Passengers from the Disney Fantasy explore the Cyril B. Romney Tortola Pier Park on Tuesday. (Photo: CLAIRE SHEFCHIK)

On Tuesday at the Cyril B. Romney Tortola Pier Park, the doors of shops and restaurants were flung wide open to the roughly 4,000 passengers aboard the Disney Fantasy moored there.

One would hardly guess the coronavirus known as COVID19 has infected tens of thousands of people around the world, leading to the quarantining of hundreds of passengers on cruise ships in the United States, Japan and elsewhere.

The United States Centers for Disease Control and the US State
Department have now issued warnings against Americans embarking on cruises, and CNN reported that major cruise lines are offering no-fee rebooking policies to customers, which could prompt a wave of cancellations. As of Friday, several major cruise lines have cancelled sailings.   Effective tomorrow, cruise ships will be barred from calling on the VI for 30 days, Premier Andrew Fahie said in a statement.

Business owners like Sanjay Surtani, director of the House of Luxury, are bracing for the potential impact on the territory’s tourism-heavy economy even with no cases of the virus confirmed in the VI.

“It has impacted everywhere else in the world, and we are no different,” he said.

He added that he and his employees have noticed a slight dip in the number of customers, but he acknowledged that this perception “may be psychological.”

He added, “People are still coming.”

Pier Park CEO Vance Lewis said the Pier Park is taking all its directives from the Ministry of Health and Social Development and the Cruise Lines International Association, a major trade organisation for the cruise industry

“We haven’t had any adverse impacts,” Mr. Lewis said. “They
have got a wide variety of measures that they are taking on cruise ships coming this way, and so far so good.”

On Tuesday, Health and Social Development Minister Carvin Malone said that aside from working with cruise lines to ensure proper screening of passengers, the ministry is working with cruise ship agents, hoteliers, charter companies, and taxi and ferry operators on their infection and control procedures.

“Notice is taken of the economic fallout from this and other catastrophic events of recent times,” Mr. Malone said in a statement.

“Our health system and our economy are not immune from world events.”

Within the region, Caribbean Tourism Organisation officials are stressing a collaborative approach, acknowledging that the health and safety of residents and visitors comes before economic concerns.

“When we look at a lot of the world’s developed countries and how they are handling it, …they haven’t been able to get a grip on this virus,” CTO Chairman Dominic Fedee said in a news conference late last month. “A lot of our countries in the Caribbean with less capacity would be in a
worse position, God forbid. … We’ve got to be extremely cautious.
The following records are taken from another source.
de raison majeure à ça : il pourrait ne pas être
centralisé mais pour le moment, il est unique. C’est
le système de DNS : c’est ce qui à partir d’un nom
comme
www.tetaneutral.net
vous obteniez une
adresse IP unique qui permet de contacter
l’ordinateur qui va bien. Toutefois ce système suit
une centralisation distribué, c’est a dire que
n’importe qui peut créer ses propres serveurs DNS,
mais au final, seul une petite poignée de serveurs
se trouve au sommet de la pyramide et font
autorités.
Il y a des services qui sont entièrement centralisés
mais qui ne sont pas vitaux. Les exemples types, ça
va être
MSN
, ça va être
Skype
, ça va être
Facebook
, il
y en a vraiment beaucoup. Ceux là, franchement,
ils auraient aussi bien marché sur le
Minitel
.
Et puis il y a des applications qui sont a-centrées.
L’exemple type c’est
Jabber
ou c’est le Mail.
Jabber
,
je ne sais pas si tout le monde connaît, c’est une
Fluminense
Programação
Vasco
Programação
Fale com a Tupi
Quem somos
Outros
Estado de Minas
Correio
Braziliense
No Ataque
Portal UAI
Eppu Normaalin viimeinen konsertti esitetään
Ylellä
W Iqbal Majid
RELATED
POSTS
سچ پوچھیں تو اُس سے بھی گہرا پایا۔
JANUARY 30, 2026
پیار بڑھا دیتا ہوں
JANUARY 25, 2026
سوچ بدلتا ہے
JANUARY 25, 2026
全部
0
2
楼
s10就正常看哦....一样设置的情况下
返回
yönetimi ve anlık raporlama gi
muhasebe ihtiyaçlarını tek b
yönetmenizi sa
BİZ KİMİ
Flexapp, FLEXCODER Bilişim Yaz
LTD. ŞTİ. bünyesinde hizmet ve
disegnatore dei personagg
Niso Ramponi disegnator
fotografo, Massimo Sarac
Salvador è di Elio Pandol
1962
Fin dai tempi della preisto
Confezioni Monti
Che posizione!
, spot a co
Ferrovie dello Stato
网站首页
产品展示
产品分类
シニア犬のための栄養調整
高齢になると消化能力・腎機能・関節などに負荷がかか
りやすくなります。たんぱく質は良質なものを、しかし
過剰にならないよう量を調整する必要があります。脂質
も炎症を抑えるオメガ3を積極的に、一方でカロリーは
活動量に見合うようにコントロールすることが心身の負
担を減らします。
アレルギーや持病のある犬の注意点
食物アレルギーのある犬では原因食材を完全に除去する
Health must lead and tourism must follow.”

‘Common sense’

On Tuesday, hand-sanitising stations were visible throughout the park, along with signage in multiple languages explaining how to use them.

“We are looking to have additional stations brought, [but] they are very hard to get at the moment,” Mr. Lewis said.

The park is “doing all the common-sense things” while monitoring the situation globally and regionally, he added: “We are following all the
guidelines and that’s pretty much it. We will continue to be vigilant.”

Inside Mr. Surtani’s store, employees are taking extra precautions, including wiping down counters more often than usual.

“We have hand sanitisers kept around, so anyone is advised, whenever you remember, to sanitise and clean your hands,” he said. “We advise [staff ] to take Vitamin C. Apart from that, there’s not much else we can do as a precautionary method.”

He predicted that the situation might get worse before it gets better.

“I do think going forward in the next few weeks, depending on what direction this virus goes, we will see a more direct impact in terms of people just not travelling as much, not going on holiday as much,” he said.


But looking into the future, Mr. Surtani said he has reason to be optimistic.

“There are vaccines being tested, so once those come about, things should calm down. … I’m not seeing a very long-term threat with this virus, but in the next few weeks to a month, everyone should go carefully. “

However, he pointed out that even if business does take a dip, “We personally don’t lean on the cruise business. We have a local market; we have other tourists. We can keep positive [and] go forward that way.”